When there’s no structure to hold you, you have to become the structure. For some, of any tradition or none, diving deeply into the wellspring of mysticism becomes the means of encountering the Nameless — the Mystery that animates and binds us as human beings.

What exactly makes a person a mystic? Nature, nurture, calling, or some combination, I suppose. I believe that suffering is somewhere near the center of it. Not suffering as punishment or a lesson, but suffering as pressure that forces a person through what they thought were their limits and into something they couldn’t have imagined from the other side.

This great stress is first encountered in tragedy, perhaps met with horror. It pushes people in all kinds of directions: toward bitterness, numbness, or hopelessness. Those able to endure, to stay with it long enough, may move toward something like transcendence. This provides neither escape nor relief from the pain of being human. It is an expansion of capacity, strength, and resilience arriving in its own time.
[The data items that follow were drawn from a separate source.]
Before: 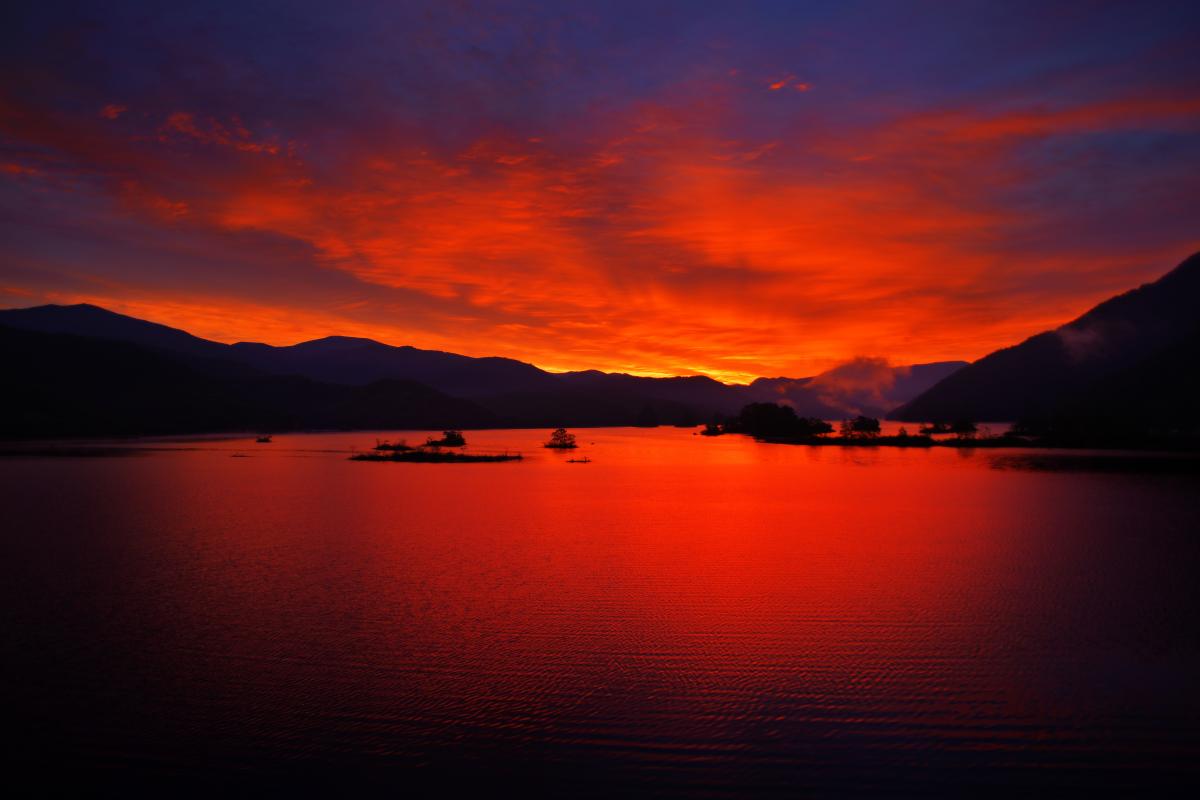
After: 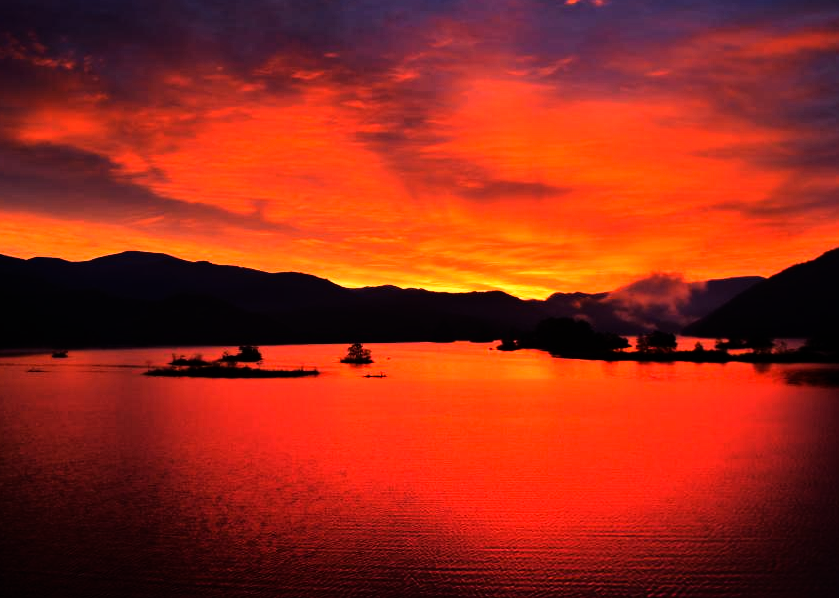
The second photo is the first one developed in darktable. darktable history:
rgb curve: curves: ch0 [(0, 0) (0.21, 0.15) (0.24, 0.21) (0.5, 0.75) (0.75, 0.96) (0.89, 0.99) (1, 1)]; ch1 [(0, 0.02) (0.21, 0.13) (0.25, 0.2) (0.5, 0.67) (0.75, 0.9) (0.89, 0.97) (1, 1)]; ch2 [(0, 0.02) (0.21, 0.13) (0.25, 0.2) (0.5, 0.67) (0.75, 0.9) (0.89, 0.97) (1, 1)], compensate middle gray true
crop and rotate: left 17.046%, top 10.659%, right 12.989%, bottom 14.553%
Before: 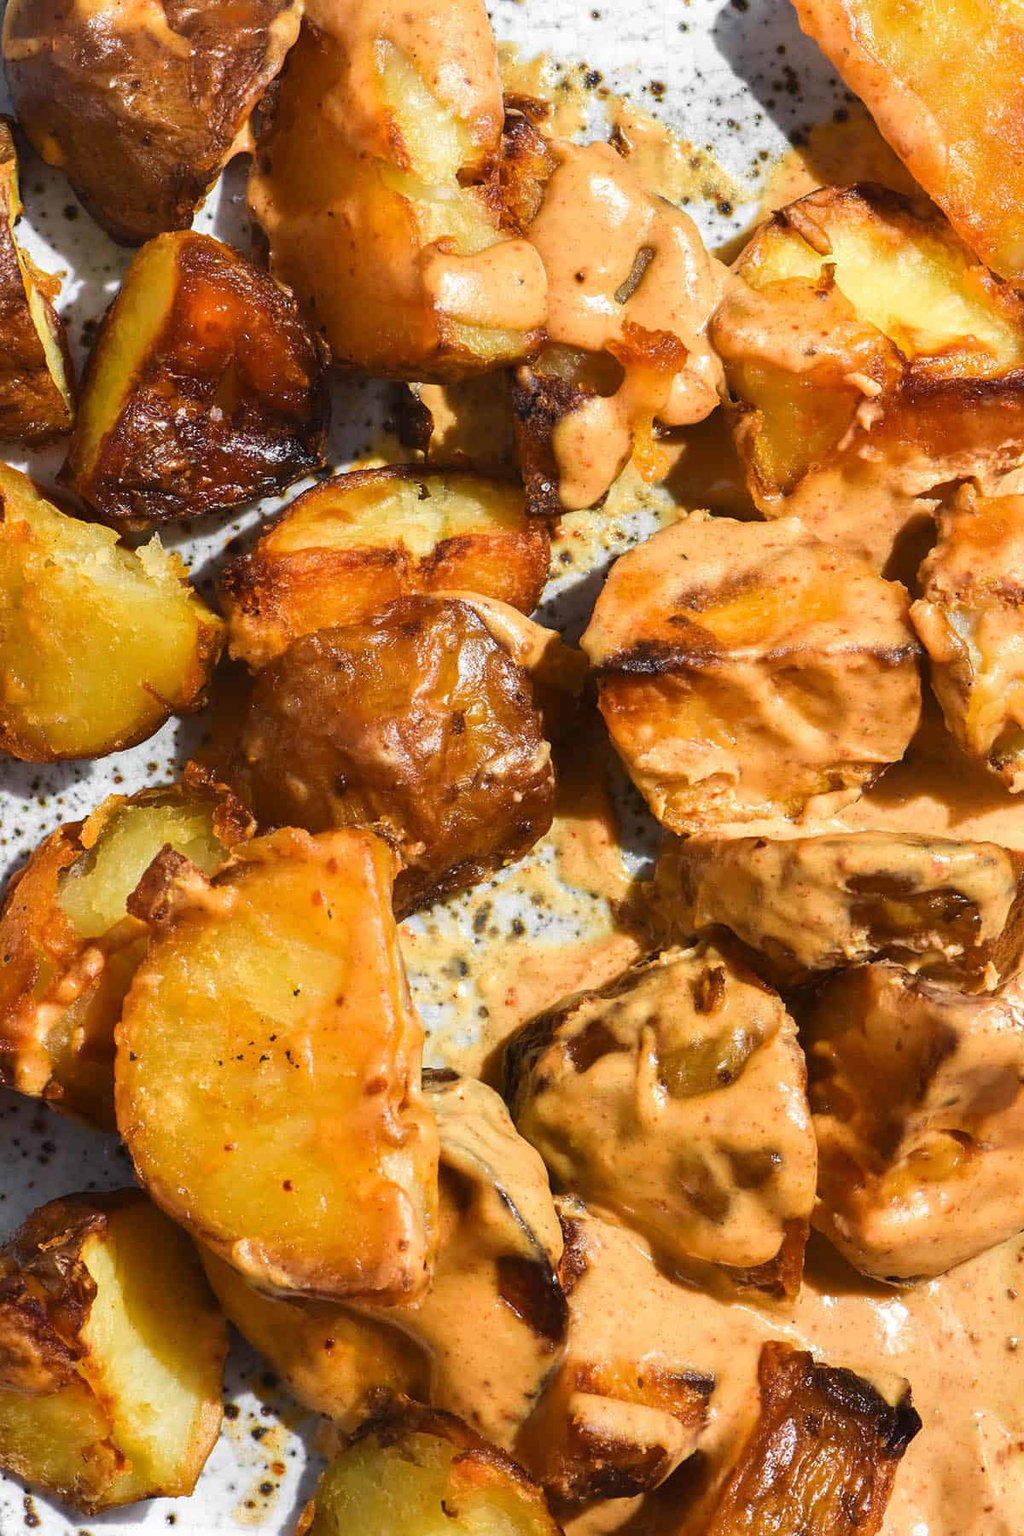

I hold all this tentatively. Staying with it is not guaranteed to lead anywhere in particular. Pain sustained without reflection invites fear and deepens wounds over time. In this sense, avoidance of the pain of memories, the “working through,” pushes people of every faith or background toward numbness or cruelty - a desire for amends or retribution.

Power dressed up as righteousness is another risk of glossing over the depth of human suffering.

Self-righteousness is not a failure of religion alone but also a failure of the human beings who carry it. Still, religion, precisely because it traffics in ultimacy, tends to amplify those failures catastrophically.

Add cultural inheritance to the mix, the long-baked stories about what a man must be, what a woman has to accept, who gets to speak and who must be silent, and we end up with the conditions for extraordinary harm, conducted by people who may genuinely believe they are doing good.

What believers, or “sense-makers” of any kind, proclaim matters less than what they do.